Johnson has the respect of many, including longtime Texans beat writer John McClain of the Houston Chronicle. After the Texans released Johnson on Monday, McClain tweeted: “The team that signs Andre Johnson gets a player of the highest character, a player who leads by example and has a tremendous work ethic.”
McClain, who has known and admired Luck since the quarterback’s high school days in Houston, also tweeted this amusing observation: “When Andrew Luck visits his grandparents and other relatives in Houston, Texans should kidnap him and hide him till both games are played.”
There was another factor that undoubtedly factored in Johnson’s decision. Colts head coach Chuck Pagano was once a Hurricanes assistant and involved in recruiting. He visited Johnson’s home and attended his basketball games.
Johnson, like Wayne this past season, had said he wanted to be with his team “for life.” But he admitted before last season, presumably because of the 2014 offseason discord, he knew his Texans career was going to end.
The Texans couldn’t afford to keep him at a $16.1 million salary cap hit.
“It bothered me a little bit because you have people tell you that they want you to be a Texan for life,” he said of his release. “They want you to retire as a Texan and then at the end the year, they let you go. Like I said, I knew. I just had a feeling it was going to happen.”
He’s been named All-Pro twice and a Pro Bowl selection seven times.
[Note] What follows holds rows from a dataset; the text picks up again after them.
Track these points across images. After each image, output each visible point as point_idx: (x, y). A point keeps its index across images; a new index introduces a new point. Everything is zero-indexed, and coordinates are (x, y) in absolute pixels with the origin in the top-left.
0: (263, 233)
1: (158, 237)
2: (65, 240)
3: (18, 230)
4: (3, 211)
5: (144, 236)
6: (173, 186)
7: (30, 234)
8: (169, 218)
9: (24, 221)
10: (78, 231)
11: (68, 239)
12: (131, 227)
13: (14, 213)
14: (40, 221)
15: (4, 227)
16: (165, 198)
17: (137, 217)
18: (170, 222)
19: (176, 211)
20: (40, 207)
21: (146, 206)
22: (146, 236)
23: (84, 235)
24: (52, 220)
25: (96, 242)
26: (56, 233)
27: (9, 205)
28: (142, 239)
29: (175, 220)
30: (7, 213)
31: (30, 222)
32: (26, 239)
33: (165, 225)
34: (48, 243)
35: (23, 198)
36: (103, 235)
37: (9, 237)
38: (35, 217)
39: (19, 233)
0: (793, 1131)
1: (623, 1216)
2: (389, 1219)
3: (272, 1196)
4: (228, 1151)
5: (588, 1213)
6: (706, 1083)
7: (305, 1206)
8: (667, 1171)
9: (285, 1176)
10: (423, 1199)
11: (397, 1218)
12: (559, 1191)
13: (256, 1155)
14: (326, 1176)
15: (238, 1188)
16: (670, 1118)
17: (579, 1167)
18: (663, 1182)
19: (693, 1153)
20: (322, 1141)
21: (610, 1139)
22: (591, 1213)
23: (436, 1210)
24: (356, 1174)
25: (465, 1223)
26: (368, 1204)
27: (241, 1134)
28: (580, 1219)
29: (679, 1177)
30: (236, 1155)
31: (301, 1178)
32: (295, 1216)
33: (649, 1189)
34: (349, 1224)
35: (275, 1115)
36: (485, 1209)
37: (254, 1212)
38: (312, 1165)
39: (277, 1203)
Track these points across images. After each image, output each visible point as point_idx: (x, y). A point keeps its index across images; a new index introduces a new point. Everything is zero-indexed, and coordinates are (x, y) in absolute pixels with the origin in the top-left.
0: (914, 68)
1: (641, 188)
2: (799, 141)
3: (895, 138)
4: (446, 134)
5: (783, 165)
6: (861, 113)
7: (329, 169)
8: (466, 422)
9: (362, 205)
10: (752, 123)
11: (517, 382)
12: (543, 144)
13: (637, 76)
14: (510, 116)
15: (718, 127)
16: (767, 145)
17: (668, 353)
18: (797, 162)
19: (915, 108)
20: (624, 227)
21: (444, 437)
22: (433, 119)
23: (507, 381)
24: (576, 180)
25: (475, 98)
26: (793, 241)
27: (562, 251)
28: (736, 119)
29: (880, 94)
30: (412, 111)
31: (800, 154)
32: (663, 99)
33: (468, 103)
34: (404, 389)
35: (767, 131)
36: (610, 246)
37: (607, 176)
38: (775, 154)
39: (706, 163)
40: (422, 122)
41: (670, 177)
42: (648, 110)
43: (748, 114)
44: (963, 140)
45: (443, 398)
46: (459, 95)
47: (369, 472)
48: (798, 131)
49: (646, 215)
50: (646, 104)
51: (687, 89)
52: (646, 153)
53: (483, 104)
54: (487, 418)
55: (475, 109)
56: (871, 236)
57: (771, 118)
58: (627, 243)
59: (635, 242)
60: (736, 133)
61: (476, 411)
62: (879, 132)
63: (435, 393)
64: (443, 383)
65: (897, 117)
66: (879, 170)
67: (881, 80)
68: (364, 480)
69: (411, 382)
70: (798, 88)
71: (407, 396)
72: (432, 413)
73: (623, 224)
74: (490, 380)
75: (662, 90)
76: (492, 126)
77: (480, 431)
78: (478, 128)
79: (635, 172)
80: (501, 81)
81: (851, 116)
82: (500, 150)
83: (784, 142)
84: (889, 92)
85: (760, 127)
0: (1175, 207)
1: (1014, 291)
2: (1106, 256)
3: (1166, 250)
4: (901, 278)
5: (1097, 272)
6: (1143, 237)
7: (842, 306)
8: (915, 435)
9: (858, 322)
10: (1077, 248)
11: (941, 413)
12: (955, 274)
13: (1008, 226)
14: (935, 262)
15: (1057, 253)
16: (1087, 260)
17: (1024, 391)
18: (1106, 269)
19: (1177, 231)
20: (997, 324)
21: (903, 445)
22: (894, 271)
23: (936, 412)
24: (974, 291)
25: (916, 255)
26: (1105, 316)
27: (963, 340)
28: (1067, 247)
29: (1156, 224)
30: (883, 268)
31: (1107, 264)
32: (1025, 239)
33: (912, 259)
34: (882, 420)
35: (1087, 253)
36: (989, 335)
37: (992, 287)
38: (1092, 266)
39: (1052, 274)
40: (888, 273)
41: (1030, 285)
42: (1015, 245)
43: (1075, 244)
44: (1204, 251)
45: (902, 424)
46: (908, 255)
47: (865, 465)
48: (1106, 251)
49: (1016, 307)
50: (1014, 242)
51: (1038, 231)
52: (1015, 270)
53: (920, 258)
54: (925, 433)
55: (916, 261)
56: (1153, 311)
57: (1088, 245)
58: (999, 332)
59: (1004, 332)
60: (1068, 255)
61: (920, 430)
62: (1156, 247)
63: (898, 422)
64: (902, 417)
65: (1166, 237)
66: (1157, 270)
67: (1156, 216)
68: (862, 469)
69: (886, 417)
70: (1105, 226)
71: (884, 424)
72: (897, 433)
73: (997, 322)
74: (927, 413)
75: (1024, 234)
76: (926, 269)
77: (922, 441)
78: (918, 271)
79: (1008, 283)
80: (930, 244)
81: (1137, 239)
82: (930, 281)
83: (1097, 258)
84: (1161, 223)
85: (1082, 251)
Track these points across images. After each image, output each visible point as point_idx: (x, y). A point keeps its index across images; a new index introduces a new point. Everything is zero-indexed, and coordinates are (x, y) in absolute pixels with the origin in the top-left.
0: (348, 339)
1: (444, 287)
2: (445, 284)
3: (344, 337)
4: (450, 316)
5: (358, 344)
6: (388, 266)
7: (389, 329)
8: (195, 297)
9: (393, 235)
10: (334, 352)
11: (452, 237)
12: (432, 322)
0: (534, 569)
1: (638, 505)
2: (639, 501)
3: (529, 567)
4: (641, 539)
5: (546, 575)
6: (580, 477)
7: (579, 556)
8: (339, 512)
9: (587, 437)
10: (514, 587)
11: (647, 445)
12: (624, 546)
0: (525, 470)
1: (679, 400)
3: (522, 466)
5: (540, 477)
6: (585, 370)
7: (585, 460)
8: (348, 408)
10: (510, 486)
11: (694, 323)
He’s set so many records. Nobody in NFL history has averaged more catches per game than Johnson’s six. He also holds the league record with 21 career games of 10-or-more receptions for 100-or-more receiving yards.
But those are just numbers. They don’t matter most to him. Especially not now.
“Like I said before, I just felt like this was the best place where I could win a championship and help win a championship,” Johnson said. “That’s what it’s all about. That’s the reason why we play the game. That’s why I’m here.”